Nobel Award Recognizes Groundbreaking Body's Defenses Discoveries
The prestigious award in medical science was awarded for transformative discoveries that clarify how the body's defense network attacks dangerous infections while sparing the healthy tissues.
Three renowned researchers—Japan's Prof. Sakaguchi and American experts Mary Brunkow and Fred Ramsdell—share this accolade.
The research identified specialized "security guards" within the immune system that eliminate rogue defense cells that could attacking the organism.
These findings are now enabling new treatments for autoimmune diseases and cancer.
These laureates will divide a prize fund valued at 11m Swedish kronor.
Decisive Discoveries
"The research has been decisive for understanding how the body's defenses operates and the reason we don't all suffer from serious self-attack conditions," stated the chair of the Nobel Committee.
The trio's studies address a core mystery: How does the immune system protect us from numerous infections while leaving our healthy cells intact?

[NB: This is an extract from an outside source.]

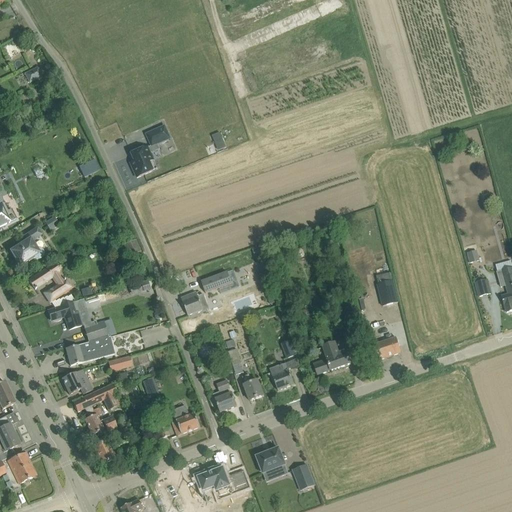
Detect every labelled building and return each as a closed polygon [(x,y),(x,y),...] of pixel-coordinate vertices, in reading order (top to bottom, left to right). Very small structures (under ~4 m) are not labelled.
[(43,77),(38,67),(31,71),(36,81),(43,77)] [(131,165),(137,179),(153,171),(150,163),(154,161),(151,154),(160,150),(158,145),(170,139),(165,127),(146,135),(152,147),(148,148),(148,147),(132,155),(135,163),(131,165)] [(220,133),(212,136),(215,144),(223,141),(220,133)] [(94,161),(80,168),(85,178),(99,170),(94,161)] [(0,230),(0,229),(0,227),(16,220),(11,210),(8,212),(0,196),(0,230)] [(45,224),(50,231),(59,224),(55,218),(45,224)] [(26,241),(20,244),(21,245),(10,252),(20,267),(28,261),(29,263),(35,259),(37,260),(39,260),(41,259),(43,257),(44,255),(44,253),(43,251),(41,249),(39,249),(36,249),(35,247),(36,246),(33,241),(32,242),(31,241),(33,239),(34,240),(41,235),(37,229),(24,238),(26,241)] [(135,240),(126,245),(131,257),(141,252),(135,240)] [(295,251),(293,253),(295,259),(298,261),(304,258),(304,255),(302,250),(300,249),(295,251)] [(468,254),(470,264),(479,261),(477,252),(468,254)] [(136,264),(139,270),(148,267),(146,261),(136,264)] [(57,286),(44,294),(50,303),(72,289),(66,280),(65,280),(64,280),(55,267),(47,270),(29,281),(35,290),(36,290),(36,289),(52,278),(57,286)] [(509,295),(502,297),(504,306),(505,306),(507,313),(511,311),(511,268),(496,273),(501,288),(506,287),(509,295)] [(201,283),(206,294),(232,284),(228,273),(201,283)] [(475,284),(479,298),(491,295),(487,281),(475,284)] [(129,287),(132,296),(150,291),(148,282),(129,287)] [(393,282),(377,285),(382,307),(398,304),(393,282)] [(81,290),(83,297),(92,295),(90,288),(81,290)] [(181,299),(188,317),(203,311),(196,293),(181,299)] [(48,312),(51,322),(65,317),(69,331),(78,328),(83,326),(79,313),(87,310),(84,300),(76,302),(71,304),(61,307),(61,308),(48,312)] [(308,310),(296,314),(298,321),(310,316),(308,310)] [(104,321),(84,327),(89,343),(108,338),(104,321)] [(355,332),(343,336),(349,352),(361,348),(355,332)] [(66,349),(70,367),(115,355),(110,338),(108,338),(89,343),(85,344),(66,349)] [(376,352),(379,361),(401,354),(396,339),(374,346),(376,352)] [(291,342),(281,345),(286,360),(296,357),(291,342)] [(327,360),(314,364),(318,376),(351,365),(346,352),(339,354),(335,344),(323,348),(327,360)] [(237,350),(228,353),(233,367),(242,364),(237,350)] [(129,358),(113,362),(115,371),(132,367),(129,358)] [(273,378),(274,382),(278,392),(294,385),(291,376),(289,372),(286,365),(270,371),(273,378)] [(224,369),(228,377),(233,374),(230,367),(224,369)] [(62,380),(69,396),(81,390),(83,395),(92,391),(82,371),(80,372),(75,374),(71,376),(62,380)] [(244,386),(247,393),(250,402),(263,397),(258,381),(252,384),(249,376),(242,378),(245,386),(244,386)] [(153,378),(142,382),(148,396),(159,392),(153,378)] [(217,386),(220,393),(213,395),(220,414),(237,407),(232,394),(226,396),(224,392),(230,389),(227,382),(217,386)] [(0,405),(2,410),(15,405),(5,383),(0,385),(0,405)] [(89,419),(85,421),(92,436),(97,434),(98,437),(117,428),(112,418),(103,422),(102,421),(99,422),(96,417),(102,415),(99,409),(93,412),(91,407),(104,401),(108,412),(121,406),(116,396),(117,395),(113,385),(73,403),(77,413),(84,410),(89,419)] [(195,415),(190,417),(186,407),(173,412),(177,422),(173,424),(178,437),(200,428),(195,415)] [(10,426),(17,422),(14,415),(15,414),(14,413),(0,420),(0,445),(2,445),(6,452),(4,454),(7,459),(15,455),(12,450),(20,446),(10,426)] [(158,425),(163,439),(170,437),(165,423),(158,425)] [(116,431),(120,442),(128,439),(124,428),(116,431)] [(91,444),(102,466),(115,460),(104,438),(91,444)] [(277,467),(281,478),(288,475),(285,467),(286,466),(279,449),(265,455),(264,454),(258,456),(259,457),(257,458),(260,466),(259,467),(261,473),(277,467)] [(16,454),(15,455),(7,459),(0,462),(0,476),(5,474),(12,488),(35,477),(28,463),(24,455),(18,458),(16,454)] [(292,472),(300,493),(316,487),(307,465),(292,472)] [(208,477),(200,480),(205,493),(217,488),(218,493),(231,488),(231,487),(234,486),(237,495),(251,490),(245,473),(231,478),(231,479),(228,480),(224,471),(216,474),(216,473),(208,476),(208,477)] [(122,509),(122,511),(139,511),(144,510),(139,501),(122,509)] [(198,511),(196,501),(177,505),(178,511),(198,511)]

The immune system employs immune cells that search for signs of infection, even viruses and germs it has never encountered.
These defenders employ sensors—known as receptors—that are produced randomly in a vast number of variations.
That provides the immune system the capacity to combat a broad range of invaders, but the randomness of the process unavoidably produces immune cells that may target the host.
Security Guards of the Immune System
Researchers earlier knew that a portion of these problematic white blood cells were eliminated in the thymus—the site where immune cells mature.
The latest award recognizes the discovery of regulatory T-cells—described as the body's "peacekeepers"—which travel through the system to disarm any defenders that assault the body's own tissues.
It is known that this mechanism fails in self-attack conditions such as type-1 diabetes, multiple sclerosis, and rheumatoid arthritis.
A prize committee added, "These discoveries have established a new field of investigation and accelerated the development of innovative therapies, for instance for tumors and immune disorders."
Regarding cancer, T-regs prevent the system from fighting the tumor, so research are focused on reducing their numbers.
For self-attack disorders, trials are exploring increasing T-reg cells so the organism is not being harmed. A comparable approach could also be effective in minimizing the chances of transplanted organ failure.
Innovative Studies
Prof Shimon Sakaguchi, from Osaka University, conducted experiments on mice that had their immune gland extracted, leading to autoimmune disease.
The researcher demonstrated that injecting immune cells from healthy animals could stop the illness—implying there was a mechanism for preventing defenders from attacking the host.
Dr. Brunkow, from the a research center in a US city, and Dr. Ramsdell, now at a biotech firm in a California city, were studying an inherited autoimmune disease in mice and people that led to the identification of a genetic factor vital for the way regulatory T-cells function.
"The groundbreaking work has revealed how the immune system is controlled by regulatory T cells, preventing it from mistakenly targeting the healthy cells," said a prominent biological science expert.
"This research is a striking example of how fundamental biological study can have broad consequences for public health."